Es hat sich ausgetrinkt!
Nein, der Titel ist kein abschreckendes Beispiel für grauenhafte Grammatik, sondern bezieht sich auf eine Email, die kürzlich unter Thailands Journalisten ihre Kreise machte. Darin wurde behauptet, dass Bernard Trink, seit fast 40 Jahren eine lokale Institution durch seine „Night Owl“-Nachtlebenkolumnen in der Bangkok Post, nun letztendlich doch den sprichwörtlichen Stiefel in den Hintern erhalten hätte. Das Redaktionsgremium befand, die literarischen Ansichten und Einsichten des Amerikaners würden nicht mehr in eine „Familienzeitung“ passen. Nun sind wir Journalisten ja nicht unbedingt Angehörige des Klubs der Leichtgläubigen und von vielerlei Agenturen klingelte es bei der Bangkok Post an. Leider war man dort nicht bereit, die Nachricht der Kettenemail zu bestätigen, ein gutes Indiz, dass Trinks Entlassung wohl der Wahrheit entspricht. Sogar dem Bürochef der Deutschen Presseagentur (dpa), die im Gebäude der Bangkok Post residiert, gelang es nicht, irgendeinen der leitenden Redakteure der Zeitung zum Reden zu bringen. „Ich habe nicht einmal Bernard Trink selbst an die Leitung bekommen,“ sagte John Hail und führte weiter fort, er könne sich gut vorstellen, dass man „die Redakteure und Trink zu Stillschweigen verpflichtet“ hätte. Offensichtlich ist es der Bangkok Post mit ihrer Entscheidung nicht wohl, denn Trink hat zu viele Fans. Zum Jahresende soll nun eine Ära zu stillschweigendem Ende kommen.

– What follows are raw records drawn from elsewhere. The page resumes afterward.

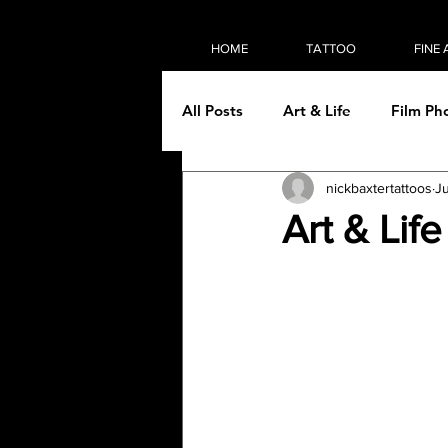
HOME
TATTOO
FINE 
All Posts
Art & Life
Film Ph
nickbaxtertattoos
Ju
On the road
Painting
Art & Lif
Tattooing
Then & Now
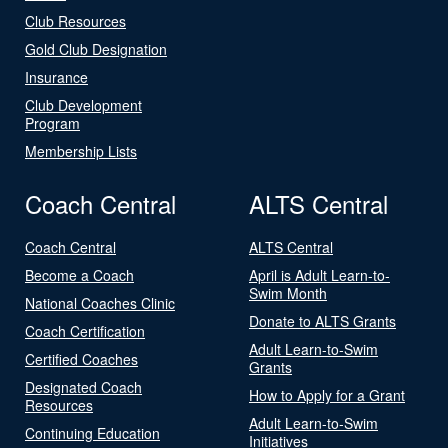
Club Resources
Gold Club Designation
Insurance
Club Development
Program
Membership Lists
Coach Central
ALTS Central
Coach Central
ALTS Central
Become a Coach
April is Adult Learn-to-
Swim Month
National Coaches Clinic
Donate to ALTS Grants
Coach Certification
Adult Learn-to-Swim
Certified Coaches
Grants
Designated Coach
How to Apply for a Grant
Resources
Adult Learn-to-Swim
Continuing Education
Initiatives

Die besagte Email enthielt gar eine Kopie von Trinks Abschiedsmitteilung, die aber, so hiess es, von der Zeitung verworfen wurde. Man wollte wahrscheinlich dem Ausbruch von Massenunruhen vorbeugen. Hier die deutsche Übersetzung:
»Ich habe meine Weihnachtssocke (eine angelsächsische Tradition; eine rote Socke wird am Kamin aufgehängt, damit sie der Weihnachtsmann mit Gaben füllt) das ganze Jahr über hängen, denn ich arbeite sowohl an Feiertagen als auch am Heiligen Abend. Auf diese Weise vergesse ich es nicht, sie aufzuhängen. Leider kam es als unwillkommene Überraschung, als ich in ihr einen Blauen Brief vorfand, in dem mir meine Kündigung zum 31. Dezember mitgeteilt wurde. Eine Entscheidung der Redaktion, hiess es.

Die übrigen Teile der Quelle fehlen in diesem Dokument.